Face Morphing with Delaunay Triangulation
Smooth warping between two faces via point correspondences, Delaunay triangulation, and affine warps per triangle. Plus: population mean faces and caricature generation by extrapolation.

Transforming one face into another smoothly requires warping both shape and appearance. The geometric problem: given matching landmark points on two faces, how do you move every pixel consistently? The solution — triangulate the landmarks, then apply a different affine transform inside each triangle. Every pixel gets warped by whichever triangle contains it.
Morph Sequence

α is both the shape-blend weight and the color-blend weight. At α=0 you see the first face. At α=1 you see the second. In between, the shape interpolates landmark-by-landmark, and the appearance is a weighted average of both warped images. The trick: applying different α weights to shape vs color lets you isolate “whose geometry” from “whose appearance.”

★ ★ ★ ★

**Aim 1:** Decide whether each statement agrees with the face-morphing text, answering yes or no and quoting the words that settle it: (a) each triangle gets its own affine transform; (b) at α=1 the first face is shown; (c) between the endpoints, the appearance comes from the first face alone.
**Aim 2:** Go on with the face-morphing text, starting right after its final sentence.
The material that comes next has no connection to the face-morphing text.

**Source excerpt:**

★ ★ ★ ★

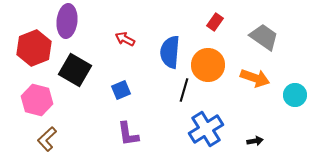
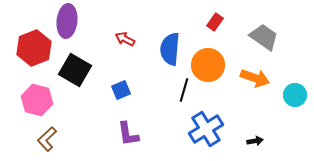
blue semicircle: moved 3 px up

★ ★ ★ ★

**Exercise response 1:**
(a) Yes: "apply a different affine transform inside each triangle."
(b) No: "At α=1 you see the second."
(c) No: "the appearance is a weighted average of both warped images."

**Exercise response 2:**
Mean Faces and Caricatures

Take 40+ face photos, annotate correspondences on each, average the landmarks → you get the “mean face” of that population. Warp any individual face to the mean’s shape and you see what they’d look like with average proportions. Warp the mean toward an individual’s shape and you see the mean person with their proportions.
Caricatures work by extrapolation. Instead of interpolating between self and mean with α ∈ [0, 1], push α > 1 — the face gets further from the mean, exaggerating whatever made it distinctive. My caricature (α = 1.5) amplifies everything my face does that the average doesn’t: wider jaw here, narrower eyes there, whatever the outlier features are.
The underlying insight: the mean face is the boring null hypothesis, and every real face lives in a direction away from it. Caricature is just “keep going in that direction.”
Related projects
Colorizing 1907 Russian Empire Photographs
Reconstructing color from Sergei Prokudin-Gorskii's glass plate negatives (captured 1907–1915) using image pyramids and normalized cross-correlation alignment.
Auto-Stitching Photo Mosaics
Building a panorama pipeline from scratch — Harris corner detection, Adaptive Non-Maximal Suppression, feature matching, RANSAC for homography estimation, and Laplacian-pyramid blending.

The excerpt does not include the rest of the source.